March 23, 2016
By Doug Stange
Trinity River, Texas Alligator Gar—Here is a fish that may grow to 400 pounds, may live for 75 years, and fights like a professional wrestler with a system full of steroids. Set the hook and Old Tooth Face is coming up for a look, head and three-quarter body length above the water, jaws ajar, teeth slashing and gnashing, one of the most awesome and unique sights in freshwater fishing.
Anglers traveling to fish the Trinity River, with a main stretch running from Dallas to Livingston Reservoir, have an excellent chance of tangling with gar surpassing 100 pounds—especially if they choose to fish with Capt. Kirk Kirkland. Indeed, hook-and-line gar fishing as we know it today was pretty much pioneered by Kirkland, who insists on releasing everything that's caught.
Gator gar can be on the move in the Trinity by March, but the best fishing transpires in warmer weather, from May through July into the dead of summer if you can stand the heat. The fishing slows again in fall by November.

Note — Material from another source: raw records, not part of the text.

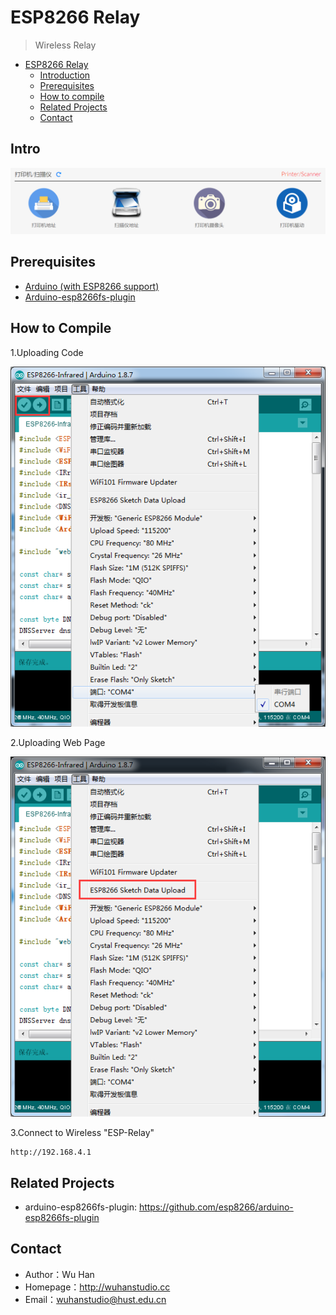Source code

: # ESP8266 Relay

> Wireless Relay

<!-- TOC -->

- [ESP8266 Relay](#ESP8266-Relay)
    - [Introduction](#intro)
    - [Prerequisites](#prerequisites)
    - [How to compile](#how-to-compile)
    - [Related Projects](#related-projects)
	- [Contact](#contact)

## Intro

![](doc/demo.png)

## Prerequisites

- [Arduino (with ESP8266 support)](https://github.com/esp8266/Arduino)
- [Arduino-esp8266fs-plugin](https://github.com/esp8266/arduino-esp8266fs-plugin)

## How to Compile

1.Uploading Code

![Upload Code](doc/upload_code.png)


2.Uploading Web Page

![Upload Code](doc/upload_web.png)

3.Connect to Wireless "ESP-Relay"

	http://192.168.4.1

## Related Projects

- arduino-esp8266fs-plugin: https://github.com/esp8266/arduino-esp8266fs-plugin

## Contact

* Author：Wu Han
* Homepage：http://wuhanstudio.cc
* Email：wuhanstudio@hust.edu.cn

I have caught large specimens of all the largest freshwater fishing in North America: white sturgeon, gator gar, lake sturgeon, blue catfish, flathead catfish, king salmon, and carp. As a group these fish are brutes and fight brutishly determined battles, pulling long and hard. The sturgeons and gator gar add to that mix their spectacular ability to jump. Because they get so big and fight so hard—and they come up to survey the situation with a jump—surely sturgeon and gator gar aren't just among the greatest freshwater sportfish in North America, they are the greatest. And the Trinity River is arguably the best waters remaining for giant gator gar.